MATERIAL SUPPLIED
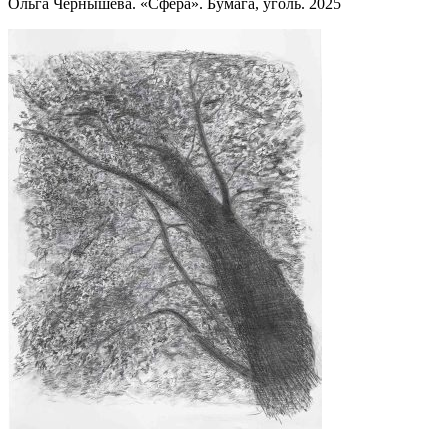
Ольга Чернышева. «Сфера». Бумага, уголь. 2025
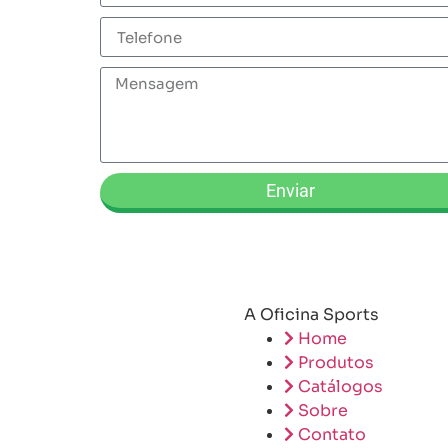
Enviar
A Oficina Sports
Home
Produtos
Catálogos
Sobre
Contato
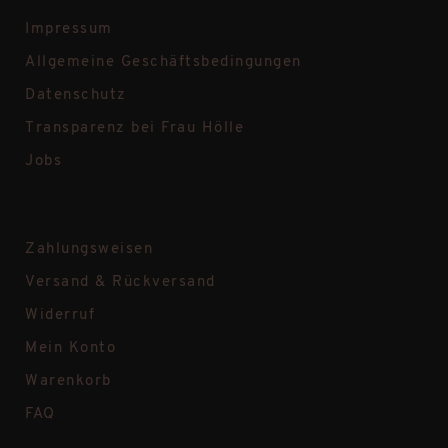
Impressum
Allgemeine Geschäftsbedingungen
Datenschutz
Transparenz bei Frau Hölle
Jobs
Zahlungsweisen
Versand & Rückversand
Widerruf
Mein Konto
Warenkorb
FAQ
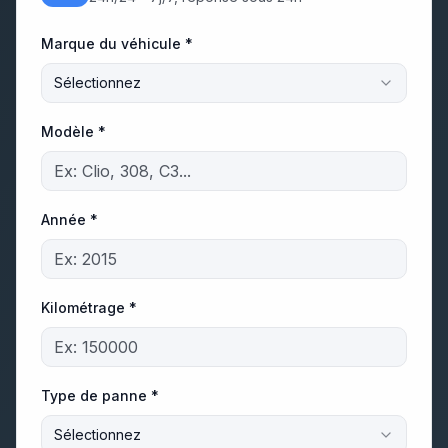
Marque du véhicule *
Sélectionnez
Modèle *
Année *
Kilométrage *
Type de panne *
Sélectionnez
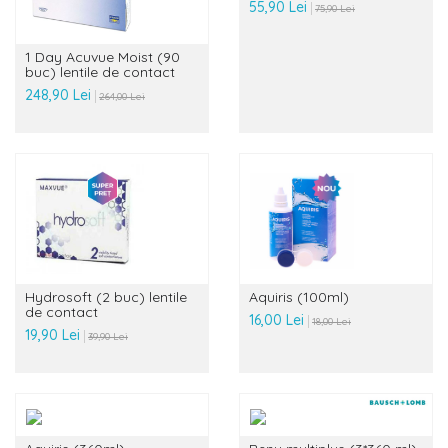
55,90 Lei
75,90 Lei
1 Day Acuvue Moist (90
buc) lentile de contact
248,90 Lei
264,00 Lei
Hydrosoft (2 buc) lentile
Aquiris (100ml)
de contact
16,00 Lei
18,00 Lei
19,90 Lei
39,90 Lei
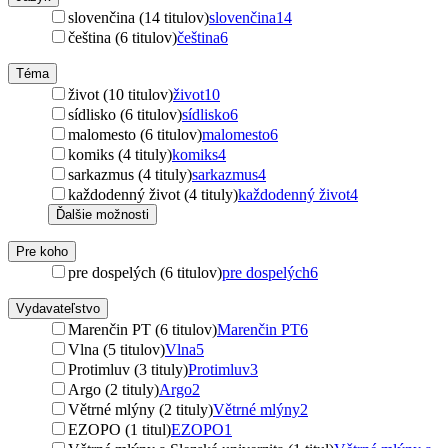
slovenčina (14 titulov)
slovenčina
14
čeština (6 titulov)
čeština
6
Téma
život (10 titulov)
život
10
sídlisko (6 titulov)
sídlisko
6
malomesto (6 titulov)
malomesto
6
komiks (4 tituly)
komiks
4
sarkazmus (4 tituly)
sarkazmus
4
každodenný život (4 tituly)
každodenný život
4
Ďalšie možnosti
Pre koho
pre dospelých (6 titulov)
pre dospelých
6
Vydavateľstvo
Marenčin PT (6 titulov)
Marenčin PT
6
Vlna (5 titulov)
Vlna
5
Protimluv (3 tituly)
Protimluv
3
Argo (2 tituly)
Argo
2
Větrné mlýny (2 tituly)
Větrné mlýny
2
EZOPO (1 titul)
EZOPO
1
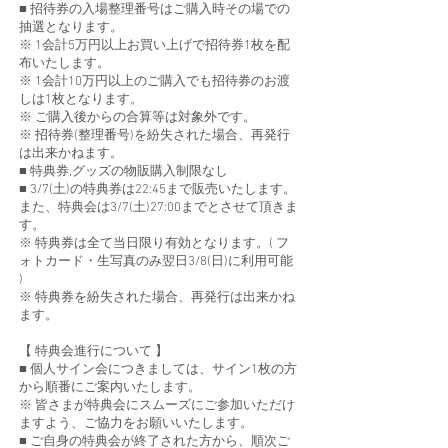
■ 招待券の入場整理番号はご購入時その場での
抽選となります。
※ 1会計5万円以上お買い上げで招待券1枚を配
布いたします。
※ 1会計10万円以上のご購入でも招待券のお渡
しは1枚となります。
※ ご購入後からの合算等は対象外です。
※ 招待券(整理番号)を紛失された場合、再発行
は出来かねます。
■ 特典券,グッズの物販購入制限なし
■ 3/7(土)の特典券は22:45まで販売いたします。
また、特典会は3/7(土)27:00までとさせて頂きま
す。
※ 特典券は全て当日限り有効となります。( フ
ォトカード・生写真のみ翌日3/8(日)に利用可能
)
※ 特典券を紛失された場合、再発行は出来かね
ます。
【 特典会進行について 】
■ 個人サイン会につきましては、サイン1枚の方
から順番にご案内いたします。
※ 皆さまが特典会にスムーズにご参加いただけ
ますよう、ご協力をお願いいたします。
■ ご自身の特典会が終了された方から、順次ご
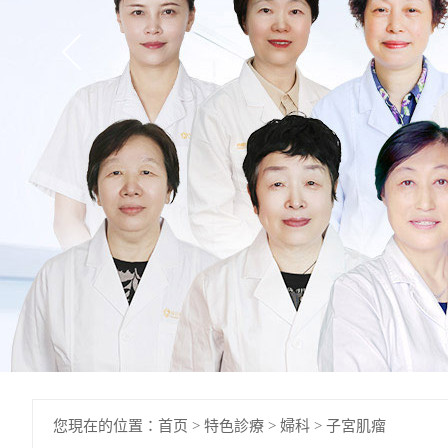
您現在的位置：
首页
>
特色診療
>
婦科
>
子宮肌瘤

WORK TASK
When you repeat the data, keep every line exact and drop the images.

RESPONSE AREA
Ольга Чернышева. «Сфера». Бумага, уголь. 2025
Enviar
A Oficina Sports
Home
Produtos
Catálogos
Sobre
Contato
Impressum
Allgemeine Geschäftsbedingungen
Datenschutz
Transparenz bei Frau Hölle
Jobs
Zahlungsweisen
Versand & Rückversand
Widerruf
Mein Konto
Warenkorb
FAQ
Marque du véhicule *
Sélectionnez
Modèle *
Année *
Kilométrage *
Type de panne *
Sélectionnez
55,90 Lei
75,90 Lei
1 Day Acuvue Moist (90
buc) lentile de contact
248,90 Lei
264,00 Lei
Hydrosoft (2 buc) lentile
Aquiris (100ml)
de contact
16,00 Lei
18,00 Lei
19,90 Lei
39,90 Lei
slovenčina (14 titulov)
slovenčina
14
čeština (6 titulov)
čeština
6
Téma
život (10 titulov)
život
10
sídlisko (6 titulov)
sídlisko
6
malomesto (6 titulov)
malomesto
6
komiks (4 tituly)
komiks
4
sarkazmus (4 tituly)
sarkazmus
4
každodenný život (4 tituly)
každodenný život
4
Ďalšie možnosti
Pre koho
pre dospelých (6 titulov)
pre dospelých
6
Vydavateľstvo
Marenčin PT (6 titulov)
Marenčin PT
6
Vlna (5 titulov)
Vlna
5
Protimluv (3 tituly)
Protimluv
3
Argo (2 tituly)
Argo
2
Větrné mlýny (2 tituly)
Větrné mlýny
2
EZOPO (1 titul)
EZOPO
1
■ 招待券の入場整理番号はご購入時その場での
抽選となります。
※ 1会計5万円以上お買い上げで招待券1枚を配
布いたします。
※ 1会計10万円以上のご購入でも招待券のお渡
しは1枚となります。
※ ご購入後からの合算等は対象外です。
※ 招待券(整理番号)を紛失された場合、再発行
は出来かねます。
■ 特典券,グッズの物販購入制限なし
■ 3/7(土)の特典券は22:45まで販売いたします。
また、特典会は3/7(土)27:00までとさせて頂きま
す。
※ 特典券は全て当日限り有効となります。( フ
ォトカード・生写真のみ翌日3/8(日)に利用可能
)
※ 特典券を紛失された場合、再発行は出来かね
ます。
【 特典会進行について 】
■ 個人サイン会につきましては、サイン1枚の方
から順番にご案内いたします。
※ 皆さまが特典会にスムーズにご参加いただけ
ますよう、ご協力をお願いいたします。
■ ご自身の特典会が終了された方から、順次ご
您現在的位置：
首页
>
特色診療
>
婦科
>
子宮肌瘤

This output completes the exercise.